DESCRIPTION OF OPERATION:  The patient was properly identified in the preoperative holding area. He was brought back to the operating room and placed on the operating room table in the supine position. A well-padded tourniquet was applied to his left upper thigh. After satisfactory induction of general anesthesia, the patient was positioned with a lateral leg holder. The left leg was then prepped and draped in the usual sterile manner. A standard lateral arthroscopic portal was made using an 11 blade. The trocar was inserted, and there was no fluid extravasated. The arthroscope was inserted, and the above-noted findings were observed. The knee was then copiously irrigated with lactated Ringer’s, and the arthroscopic instruments were removed. The leg was then exsanguinated with an Esmarch and the tourniquet inflated to 300 mmHg.
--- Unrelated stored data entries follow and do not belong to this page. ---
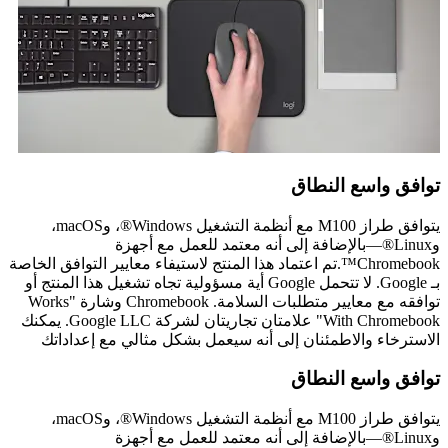
توافق واسع النطاق
يتوافق طراز M100 مع أنظمة التشغيل Windows®، وmacOS،
وLinux®—بالإضافة إلى أنه معتمد للعمل مع أجهزة
Chromebook™.تم اعتماد هذا المنتج لاستيفاء معايير التوافق الخاصة
بـ Google. لا تتحمل Google أية مسؤولية تجاه تشغيل هذا المنتج أو
توافقه مع معايير متطلبات السلامة. Chromebook وشارة "Works
With Chromebook" علامتان تجاريتان لشركة Google LLC. يمكنك
الاسترخاء والاطمئنان إلى أنه سيعمل بشكل مثالي مع إعداداتك
توافق واسع النطاق
يتوافق طراز M100 مع أنظمة التشغيل Windows®، وmacOS،
وLinux®—بالإضافة إلى أنه معتمد للعمل مع أجهزة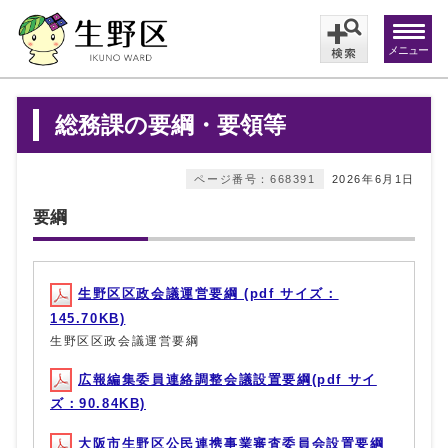
メニュー
総務課の要綱・要領等
ページ番号：668391
2026年6月1日
要綱
生野区区政会議運営要綱 (pdf サイズ：
145.70KB)
生野区区政会議運営要綱
広報編集委員連絡調整会議設置要綱(pdf サイ
ズ：90.84KB)
大阪市生野区公民連携事業審査委員会設置要綱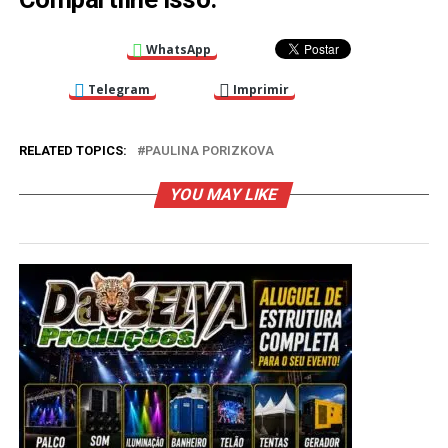
WhatsApp
Telegram
Imprimir
RELATED TOPICS:
PAULINA PORIZKOVA
YOU MAY LIKE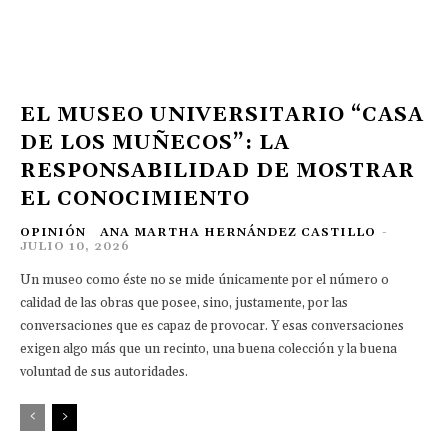
EL MUSEO UNIVERSITARIO “CASA
DE LOS MUÑECOS”: LA
RESPONSABILIDAD DE MOSTRAR
EL CONOCIMIENTO
OPINIÓN
ANA MARTHA HERNÁNDEZ CASTILLO
-
JULIO 10, 2026
Un museo como éste no se mide únicamente por el número o
calidad de las obras que posee, sino, justamente, por las
conversaciones que es capaz de provocar. Y esas conversaciones
exigen algo más que un recinto, una buena colección y la buena
voluntad de sus autoridades.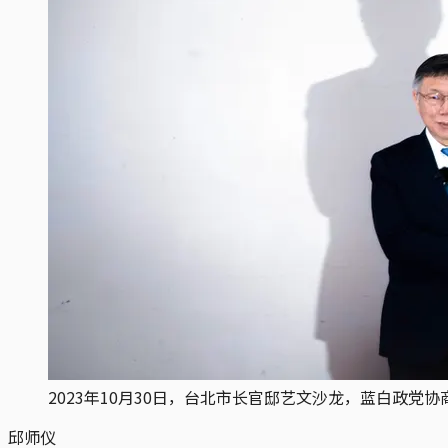
2023年10月30日，台北市长官邸艺文沙龙，蓝白政
邱师仪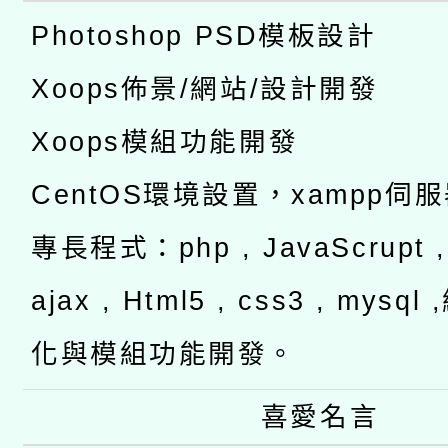
Photoshop PSD模板設計
Xoops佈景/網站/設計開發
Xoops模組功能開發
CentOS環境設置，xampp伺
專長程式：php , JavaScrupt , 
ajax , Html5 , css3 , mysq
化與模組功能開發。
喜愛名言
A midline longitudinal incision, approximately 8 cm in length, was made overlying the patellar tendon. A 10 blade was utilized to incise through the skin and down to the subcutaneous tissue. A sharp dissection was performed of the subcutaneous tissue with a 10 blade to elevate medial and lateral flaps of the subcutaneous tissue. The medial and lateral borders of the patellar tendon were identified as well as the tibial tubercle. A fresh 10 blade was used to make a longitudinal incision in the patellar tendon from the inferior pole of the patellar tendon to the tibial tubercle to lift off the lateral portion of the patellar tendon. The lateral portion of the patellar tendon was then passed underneath the medial portion of the patellar tendon and reapproximated to pull the patella back to midline. The distal end of the incised patellar tendon was reapproximated down to the medial aspect of the tibial tubercle. A 0 Ethibond was used to reapproximate the patellar tendon with figure-of-eight sutures and to properly secure the patellar tendon to both the tibial tubercle as well as the medial portion of the tendon. A medial plication was then performed with a 0 Ethibond without any difficulty. The knee was flexed and extended. It was noted that the patella tracked normally and did not subluxate any further.
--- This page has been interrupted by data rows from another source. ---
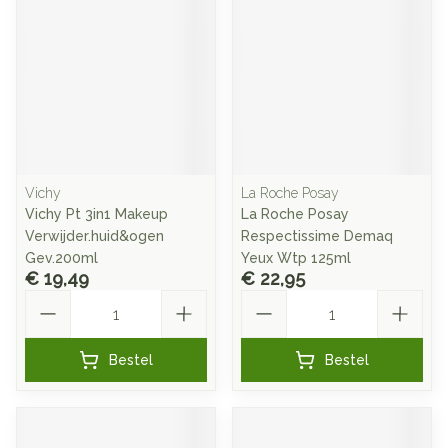
Vichy
La Roche Posay
Vichy Pt 3in1 Makeup
La Roche Posay
Verwijder.huid&ogen
Respectissime Demaq
Gev.200ml
Yeux Wtp 125ml
€ 19,49
€ 22,95
Aantal
Aantal
Bestel
Bestel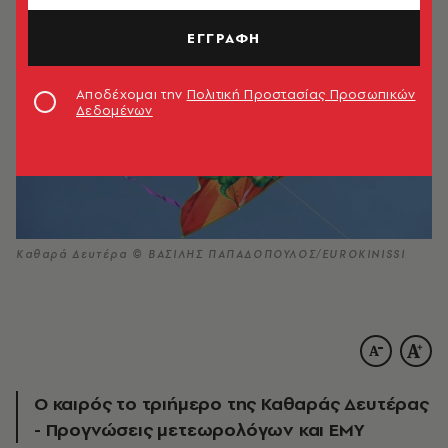
ΕΓΓΡΑΦΗ
Αποδέχομαι την
Πολιτική Προστασίας Προσωπικών
Δεδομένων
Καθαρά Δευτέρα © ΒΑΣΙΛΗΣ ΠΑΠΑΔΟΠΟΥΛΟΣ/EUROKINISSI
Ο καιρός το τριήμερο της Καθαράς Δευτέρας
- Προγνώσεις μετεωρολόγων και ΕΜΥ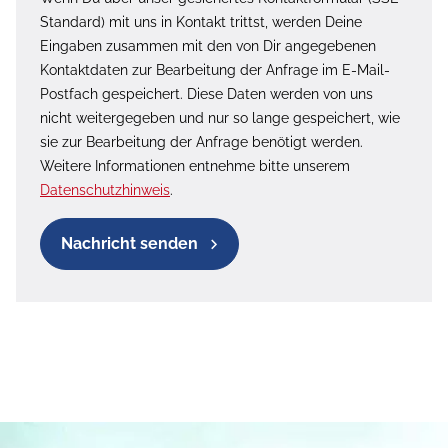
Standard) mit uns in Kontakt trittst, werden Deine
Eingaben zusammen mit den von Dir angegebenen
Kontaktdaten zur Bearbeitung der Anfrage im E-Mail-
Postfach gespeichert. Diese Daten werden von uns
nicht weitergegeben und nur so lange gespeichert, wie
sie zur Bearbeitung der Anfrage benötigt werden.
Weitere Informationen entnehme bitte unserem
Datenschutzhinweis
.
Nachricht senden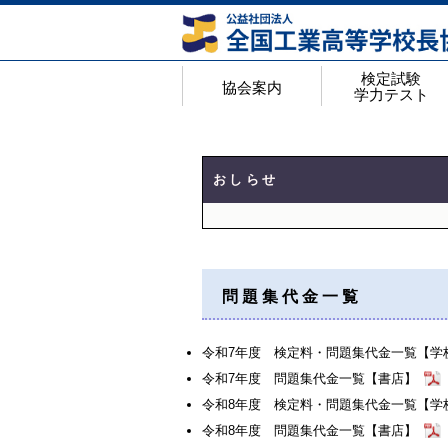
検定試験
協会案内
学力テスト
協会案内
アクセスマップ
年間行事予定
役員名簿
都道府県私学代表校長一覧
会員校 学校番号・ホームページ一覧
工業教育研究所概要
検定試験・学力テス
検定試験のページ
高等学校工業基礎学
Web入力手順
検定試験 実施結果
合格証明書の申請手
＜検定Q&A＞よく
おしらせ
問題集代金一覧
令和7年度 検定料・問題集代金一覧【学
令和7年度 問題集代金一覧【書店】
令和8年度 検定料・問題集代金一覧【学
令和8年度 問題集代金一覧【書店】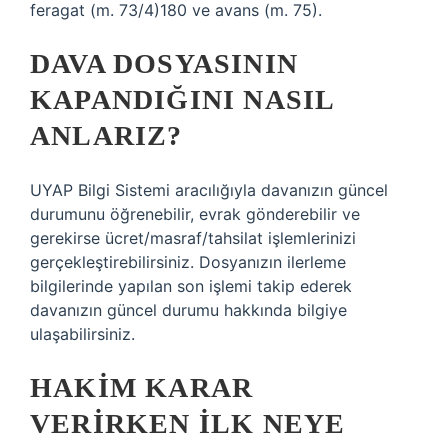
feragat (m. 73/4)180 ve avans (m. 75).
DAVA DOSYASININ
KAPANDIĞINI NASIL
ANLARIZ?
UYAP Bilgi Sistemi aracılığıyla davanızın güncel
durumunu öğrenebilir, evrak gönderebilir ve
gerekirse ücret/masraf/tahsilat işlemlerinizi
gerçekleştirebilirsiniz. Dosyanızın ilerleme
bilgilerinde yapılan son işlemi takip ederek
davanızın güncel durumu hakkında bilgiye
ulaşabilirsiniz.
HAKIM KARAR
VERIRKEN ILK NEYE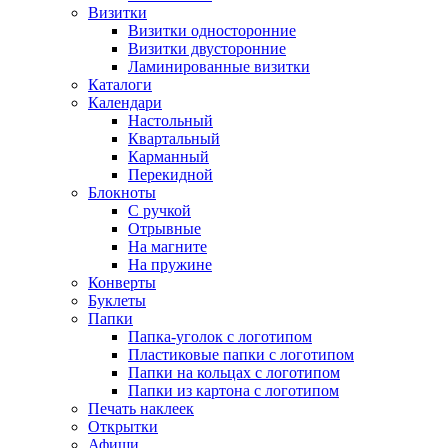
Визитки
Визитки односторонние
Визитки двусторонние
Ламинированные визитки
Каталоги
Календари
Настольный
Квартальный
Карманный
Перекидной
Блокноты
С ручкой
Отрывные
На магните
На пружине
Конверты
Буклеты
Папки
Папка-уголок с логотипом
Пластиковые папки с логотипом
Папки на кольцах с логотипом
Папки из картона с логотипом
Печать наклеек
Открытки
Афиши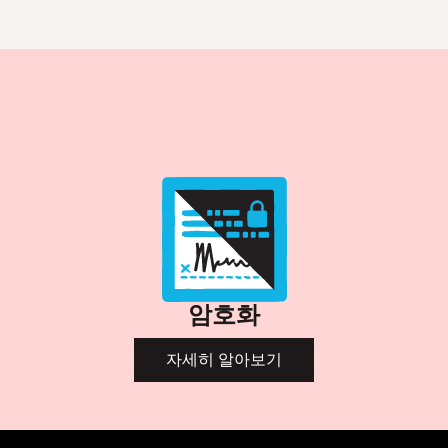
암호화
자세히 알아보기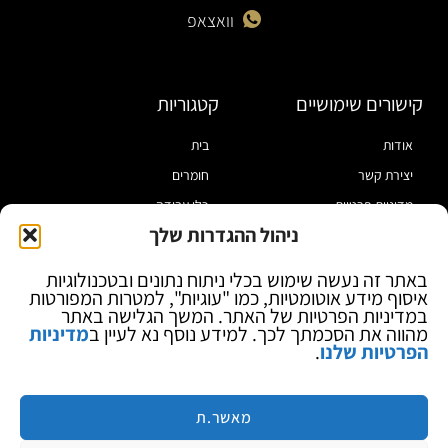
וואצאפ
קישורים שימושיים
קטגוריות
אודות
בית
יצירת קשר
חומרים
מדיניות פרטיות
כלי עבודה
ניהול ההגדרות שלך
תקנון
מוצרי הלחמה
הצהרת נגישות
מוצרי חיווט
באתר זה נעשה שימוש בכלי ניתוח נתונים ובטכנולוגיות
איסוף מידע אוטומטיות, כמו "עוגיות", למטרות המפורטות
בלוג
ספקי כח ומודדים
במדיניות הפרטיות של האתר. המשך הגלישה באתר
ציוד אופטי להגדלה
מהווה את הסכמתך לכך. למידע נוסף נא לעיין ב
מדיניות
הפרטיות שלנו
.
ציוד אנטי סטטי
קוסמטיקה
מותגים
מאשר.ת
At this point, the knee was copiously irrigated with lactated Ringer’s. The deep tissue was closed with a few inverted 0 Vicryl sutures. The subcutaneous tissue was closed using inverted 2-0 Vicryl sutures. A 4-0 Monocryl was run in a subcuticular fashion. Benzoin and Steri-Strips were applied. The arthroscopic portal was closed using a 3-0 nylon suture. Incisions were dressed with Adaptic, sterile gauze, ABD pad, Webril and Ace wrap. A Polar Pad was also applied. The patient was placed into a hinged knee brace. The tourniquet was let down with a total tourniquet time of 30 minutes. The patient was transferred back to the postanesthesia care unit for postoperative recovery.